[DOCUMENT SEGMENT Boundary: Start]
I was out shopping yesterday, when I saw the oddest thing: a young mother, carrying a baby in one arm and a dog in the other arm. While attempting to shop. And talk on a cell phone.
The kicker to this all? We were at TJ Maxx.
It might be one thing if I saw this in an upscale department store in Orange County. Or Vegas.
But seriously–a TJ Maxx in St. Louis? Who are we trying to kid here?
I tend to think that you should only bring your dog shopping with you for one of the following reasons:
A) You actually need a service dog
B) You have enough money to pay for whatever your dog urinates on with cash
C) You’re shopping for your dog (which puts you in a class of your own–a special one, where they have cute little white jackets just for you)
This serious breach of petiquette only served to remind me of the other very odd things I’ve seen while at shopping malls…
While shopping at a Nordstrom Rack in Costa Mesa, California, I saw two mothers literally run across the store towards the designer jeans display and smash their strollers (babies inside!) headlong into each other. The babies screamed while the women swore at each other. I stood and watched from a few feet away, horrified and slightly amused that neither one of the women even bothered to check and see if her crying baby had been harmed in the head-on collision.
[DOCUMENT SEGMENT Boundary: End]
> **PARTS OF THE EXERCISE**:
a - Rewrite the post about shopping between "I was out shopping" and "to kid here?", inclusive, changing "TJ Maxx" to "Marshalls".
b - Which reasons for bringing a dog shopping does the post about shopping accept?
c - In the post about shopping, what was the young mother at TJ Maxx carrying?
[SUPPLIED DATA Boundary: Start]
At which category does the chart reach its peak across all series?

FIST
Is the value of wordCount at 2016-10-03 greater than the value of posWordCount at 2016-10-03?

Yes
[SUPPLIED DATA Boundary: End]
> **TASK RESPONSES**:
a -
I was out shopping yesterday, when I saw the oddest thing: a young mother, carrying a baby in one arm and a dog in the other arm. While attempting to shop. And talk on a cell phone.
The kicker to this all? We were at Marshalls.
It might be one thing if I saw this in an upscale department store in Orange County. Or Vegas.
But seriously–a Marshalls in St. Louis? Who are we trying to kid here?

b -
- You actually need a service dog.
- You have enough money to pay in cash for whatever your dog urinates on.
- You're shopping for your dog.

c - A baby in one arm and a dog in the other.